What the exercise asks:
Return the records unchanged, from their first line up to and including the line containing "genus: Ammonites".

[Records]
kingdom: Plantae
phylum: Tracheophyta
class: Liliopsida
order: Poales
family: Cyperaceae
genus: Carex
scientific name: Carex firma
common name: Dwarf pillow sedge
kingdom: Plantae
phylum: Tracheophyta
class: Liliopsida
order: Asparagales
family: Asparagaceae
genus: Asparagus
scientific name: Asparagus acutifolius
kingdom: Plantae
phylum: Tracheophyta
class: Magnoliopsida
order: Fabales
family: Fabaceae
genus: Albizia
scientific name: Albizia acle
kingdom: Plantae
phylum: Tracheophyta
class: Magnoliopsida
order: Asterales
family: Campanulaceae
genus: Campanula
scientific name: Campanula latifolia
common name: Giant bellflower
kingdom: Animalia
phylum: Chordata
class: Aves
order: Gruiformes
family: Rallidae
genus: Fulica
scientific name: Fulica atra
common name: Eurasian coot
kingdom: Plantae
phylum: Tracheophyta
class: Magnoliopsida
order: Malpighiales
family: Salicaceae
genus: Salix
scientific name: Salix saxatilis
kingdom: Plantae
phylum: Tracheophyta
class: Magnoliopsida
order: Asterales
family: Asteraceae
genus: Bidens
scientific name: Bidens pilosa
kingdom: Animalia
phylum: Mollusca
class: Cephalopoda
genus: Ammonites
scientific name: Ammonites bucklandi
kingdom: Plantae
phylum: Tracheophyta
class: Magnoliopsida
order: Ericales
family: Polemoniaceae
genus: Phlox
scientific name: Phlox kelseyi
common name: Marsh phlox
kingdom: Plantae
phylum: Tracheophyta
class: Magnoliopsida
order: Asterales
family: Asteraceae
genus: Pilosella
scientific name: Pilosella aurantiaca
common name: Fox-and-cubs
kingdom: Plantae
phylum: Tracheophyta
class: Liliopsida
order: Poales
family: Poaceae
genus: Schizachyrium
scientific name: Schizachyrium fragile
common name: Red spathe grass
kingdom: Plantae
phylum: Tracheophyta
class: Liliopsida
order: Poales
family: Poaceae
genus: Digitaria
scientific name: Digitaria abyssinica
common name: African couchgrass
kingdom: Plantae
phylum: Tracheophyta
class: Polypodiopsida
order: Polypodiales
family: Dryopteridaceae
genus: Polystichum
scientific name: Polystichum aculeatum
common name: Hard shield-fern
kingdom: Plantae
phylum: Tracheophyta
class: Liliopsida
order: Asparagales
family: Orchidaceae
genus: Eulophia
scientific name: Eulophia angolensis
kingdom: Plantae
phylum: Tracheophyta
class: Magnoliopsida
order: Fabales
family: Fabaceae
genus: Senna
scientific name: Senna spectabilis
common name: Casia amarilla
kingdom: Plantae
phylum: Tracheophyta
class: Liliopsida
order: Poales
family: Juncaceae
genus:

Correct answer:
kingdom: Plantae
phylum: Tracheophyta
class: Liliopsida
order: Poales
family: Cyperaceae
genus: Carex
scientific name: Carex firma
common name: Dwarf pillow sedge
kingdom: Plantae
phylum: Tracheophyta
class: Liliopsida
order: Asparagales
family: Asparagaceae
genus: Asparagus
scientific name: Asparagus acutifolius
kingdom: Plantae
phylum: Tracheophyta
class: Magnoliopsida
order: Fabales
family: Fabaceae
genus: Albizia
scientific name: Albizia acle
kingdom: Plantae
phylum: Tracheophyta
class: Magnoliopsida
order: Asterales
family: Campanulaceae
genus: Campanula
scientific name: Campanula latifolia
common name: Giant bellflower
kingdom: Animalia
phylum: Chordata
class: Aves
order: Gruiformes
family: Rallidae
genus: Fulica
scientific name: Fulica atra
common name: Eurasian coot
kingdom: Plantae
phylum: Tracheophyta
class: Magnoliopsida
order: Malpighiales
family: Salicaceae
genus: Salix
scientific name: Salix saxatilis
kingdom: Plantae
phylum: Tracheophyta
class: Magnoliopsida
order: Asterales
family: Asteraceae
genus: Bidens
scientific name: Bidens pilosa
kingdom: Animalia
phylum: Mollusca
class: Cephalopoda
genus: Ammonites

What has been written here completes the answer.